Sifat nodul paru pertama-tama perlu diklarifikasi. Nodul paru biasanya terdeteksi oleh tomografi komputasi dosis rendah (LDCT) dada, tetapi untuk mengkonfirmasi sifat nodul, biopsi non-bedah (biopsi trakeoskopi atau tusukan) histopatologi pertama-tama diperlukan untuk memastikan diagnosis.
Jika biopsi non-bedah tidak memungkinkan, kecerdasan buatan (AI) dapat dipertimbangkan untuk membantu diagnosis. Biopsi bedah (torakoskopi) dapat dipertimbangkan jika jaringan tidak dapat diperoleh pada biopsi non-bedah, tetapi tinjauan ahli yang dibantu AI atau konsultasi multidisiplin (MDT) mencurigai adanya tingkat keganasan yang tinggi pada nodul paru.
Bila tidak ada keputusan yang dapat dibuat, pengamatan lanjutan dapat dipertimbangkan.
Jika ganas, pengobatan sesuai dengan pedoman konsensus, terutama pembedahan, diperlukan.
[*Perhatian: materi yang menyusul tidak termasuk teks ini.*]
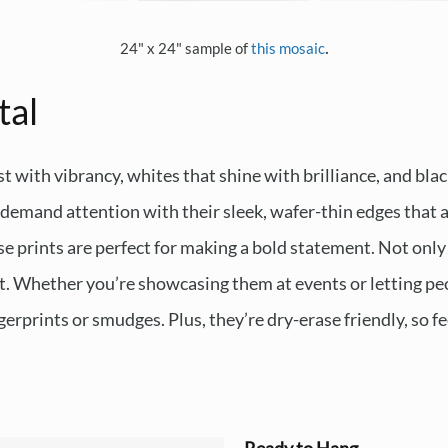
.
24" x 24" sample of
this mosaic
tal
t with vibrancy, whites that shine with brilliance, and blac
emand attention with their sleek, wafer-thin edges that ap
e prints are perfect for making a bold statement. Not only 
ast. Whether you’re showcasing them at events or letting peo
erprints or smudges. Plus, they’re dry-erase friendly, so fe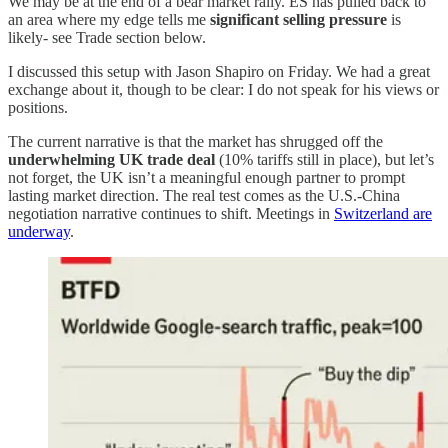
We may be at the end of a bear market rally. ES has pulled back to
an area where my edge tells me
significant selling pressure
is
likely- see Trade section below.
I discussed this setup with Jason Shapiro on Friday. We had a great
exchange about it, though to be clear: I do not speak for his views or
positions.
The current narrative is that the market has shrugged off the
underwhelming UK trade deal
(10% tariffs still in place), but let’s
not forget, the UK isn’t a meaningful enough partner to prompt
lasting market direction. The real test comes as the U.S.-China
negotiation narrative continues to shift. Meetings in
Switzerland are
underway
.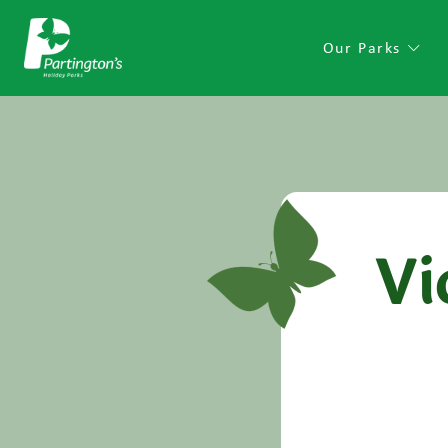
Our Parks
Vi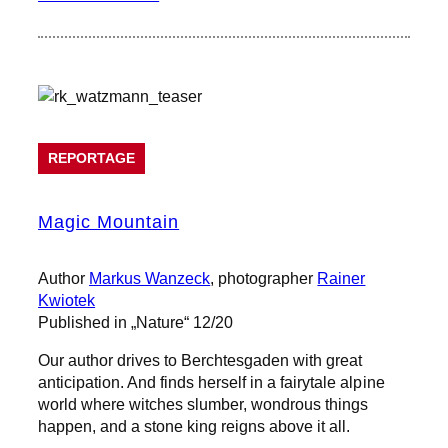
REPORTAGE
Magic Mountain
Author
Markus Wanzeck
, photographer
Rainer
Kwiotek
Published in „Nature“ 12/20
Our author drives to Berchtesgaden with great
anticipation. And finds herself in a fairytale alpine
world where witches slumber, wondrous things
happen, and a stone king reigns above it all.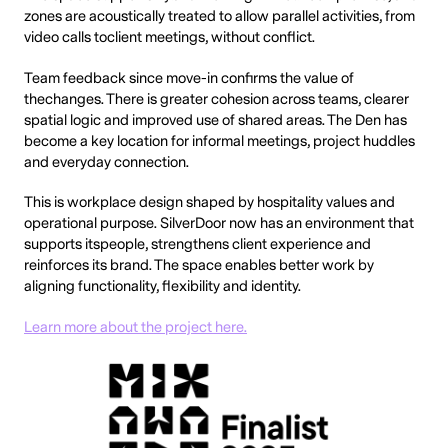
zones are acoustically treated to allow parallel activities, from
video calls toclient meetings, without conflict.
Team feedback since move-in confirms the value of
thechanges. There is greater cohesion across teams, clearer
spatial logic and improved use of shared areas. The Den has
become a key location for informal meetings, project huddles
and everyday connection.
This is workplace design shaped by hospitality values and
operational purpose. SilverDoor now has an environment that
supports itspeople, strengthens client experience and
reinforces its brand. The space enables better work by
aligning functionality, flexibility and identity.
Learn more about the project here.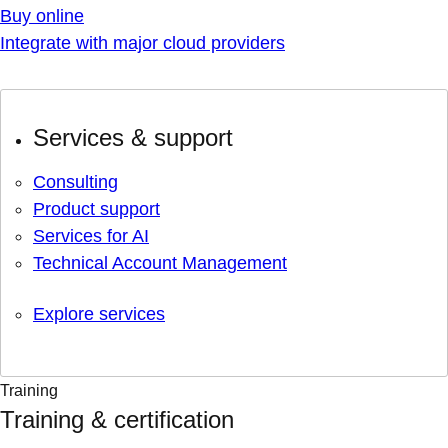
Buy online
Integrate with major cloud providers
Services & support
Consulting
Product support
Services for AI
Technical Account Management
Explore services
Training
Training & certification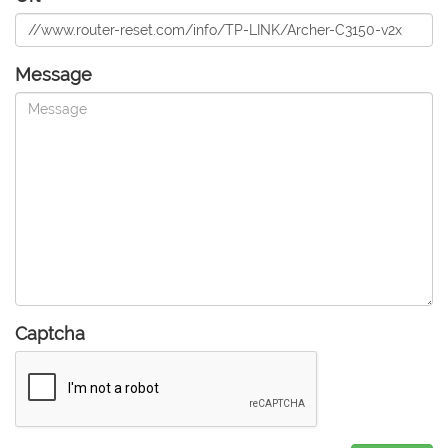
Message
Captcha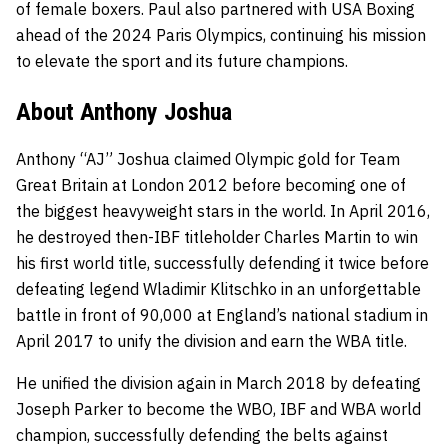
of female boxers. Paul also partnered with USA Boxing
ahead of the 2024 Paris Olympics, continuing his mission
to elevate the sport and its future champions.
About Anthony Joshua
Anthony “AJ” Joshua claimed Olympic gold for Team
Great Britain at London 2012 before becoming one of
the biggest heavyweight stars in the world. In April 2016,
he destroyed then-IBF titleholder Charles Martin to win
his first world title, successfully defending it twice before
defeating legend Wladimir Klitschko in an unforgettable
battle in front of 90,000 at England’s national stadium in
April 2017 to unify the division and earn the WBA title.
He unified the division again in March 2018 by defeating
Joseph Parker to become the WBO, IBF and WBA world
champion, successfully defending the belts against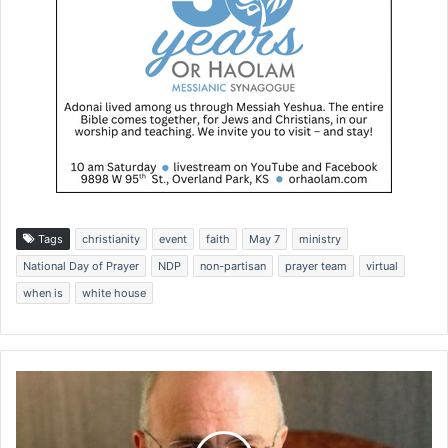
Tags
christianity
event
faith
May 7
ministry
National Day of Prayer
NDP
non-partisan
prayer team
virtual
when is
white house
D
a
v
e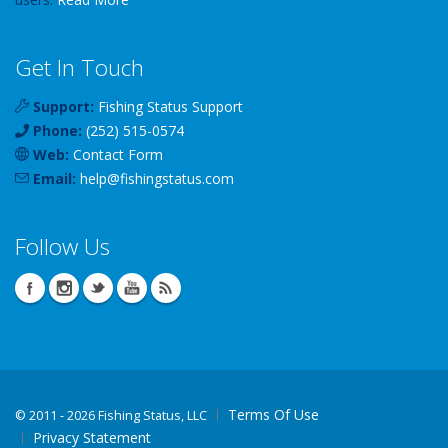
Get In Touch
Support:
Fishing Status Support
Phone:
(252) 515-0574
Web:
Contact Form
Email:
help
@
fishingstatus
.com
Follow Us
Terms Of Use
©
2011 - 2026 Fishing Status, LLC
Privacy Statement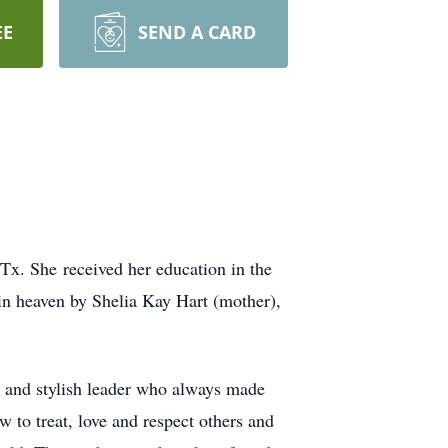
EE
SEND A CARD
Tx. She received her education in the
in heaven by Shelia Kay Hart (mother),
e and stylish leader who always made
to treat, love and respect others and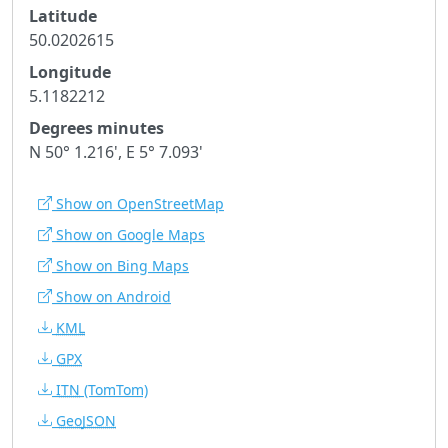
Latitude
50.0202615
Longitude
5.1182212
Degrees minutes
N 50° 1.216', E 5° 7.093'
Show on OpenStreetMap
Show on Google Maps
Show on Bing Maps
Show on Android
KML
GPX
ITN
(TomTom)
GeoJSON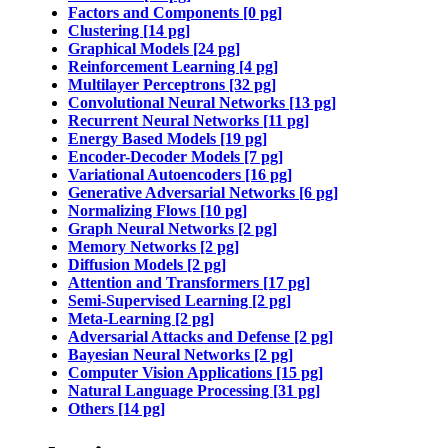
Factors and Components [0 pg]
Clustering [14 pg]
Graphical Models [24 pg]
Reinforcement Learning [4 pg]
Multilayer Perceptrons [32 pg]
Convolutional Neural Networks [13 pg]
Recurrent Neural Networks [11 pg]
Energy Based Models [19 pg]
Encoder-Decoder Models [7 pg]
Variational Autoencoders [16 pg]
Generative Adversarial Networks [6 pg]
Normalizing Flows [10 pg]
Graph Neural Networks [2 pg]
Memory Networks [2 pg]
Diffusion Models [2 pg]
Attention and Transformers [17 pg]
Semi-Supervised Learning [2 pg]
Meta-Learning [2 pg]
Adversarial Attacks and Defense [2 pg]
Bayesian Neural Networks [2 pg]
Computer Vision Applications [15 pg]
Natural Language Processing [31 pg]
Others [14 pg]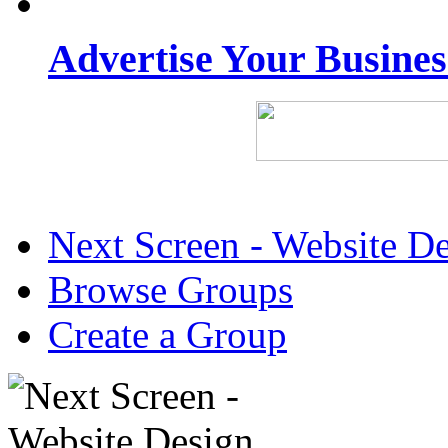
Advertise Your Busine
Next Screen - Website D
Browse Groups
Create a Group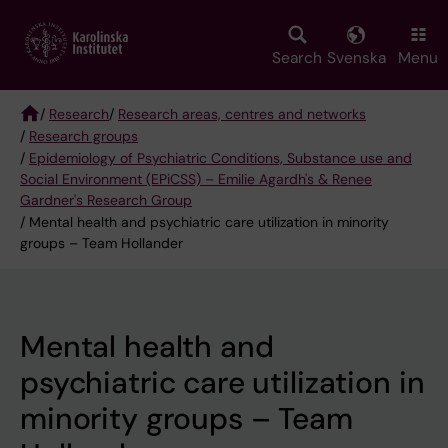
Skip
to
main
Search
Svenska
Menu
content
/
Research
/
Research areas, centres and networks
/
Research groups
Breadcrumb
/
Epidemiology of Psychiatric Conditions, Substance use and
Social Environment (EPiCSS) – Emilie Agardh's & Renee
Gardner's Research Group
/ Mental health and psychiatric care utilization in minority
groups – Team Hollander
Mental health and
psychiatric care utilization in
minority groups – Team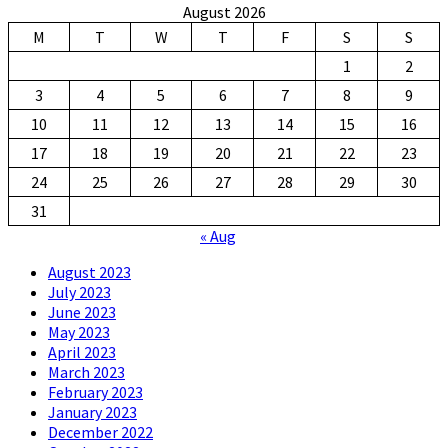
August 2026
M
T
W
T
F
S
S
1
2
3
4
5
6
7
8
9
10
11
12
13
14
15
16
17
18
19
20
21
22
23
24
25
26
27
28
29
30
31
« Aug
August 2023
July 2023
June 2023
May 2023
April 2023
March 2023
February 2023
January 2023
December 2022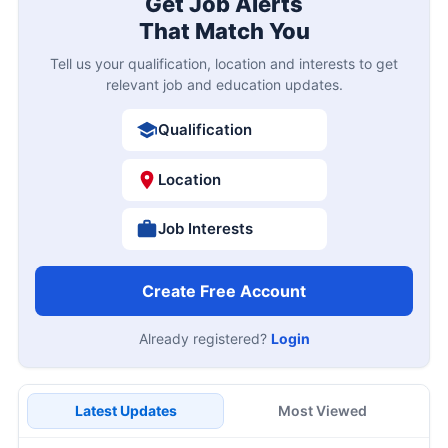
Get Job Alerts
That Match You
Tell us your qualification, location and interests to get
relevant job and education updates.
Qualification
Location
Job Interests
Create Free Account
Already registered?
Login
Latest Updates
Most Viewed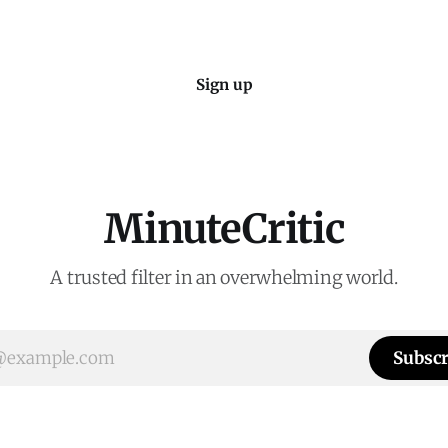
Sign up
MinuteCritic
A trusted filter in an overwhelming world.
Subscr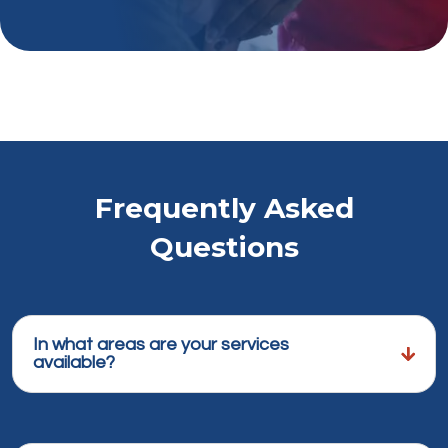
Frequently Asked
Questions
In what areas are your services
available?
Pengobatan non-bedah, seperti radioterapi atau ablasi frekuensi radio, dapat dipertimbangkan bagi mereka yang tidak dapat mentolerirnya.
Untuk pasien dengan kanker paru stadium awal (yaitu karsinoma in situ dan kanker paru stadium IA) pada nodul paru, penatalaksanaan pasca operasi terutama untuk meningkatkan fungsi kekebalan anti-tumor untuk mencegah kekambuhan dan metastasis; bagi mereka yang menderita kanker paru stadium non-awal, penatalaksanaan pasca operasi perlu ditingkatkan atau bahkan diberikan pengobatan yang tepat seperti kemoterapi, target atau imunoterapi.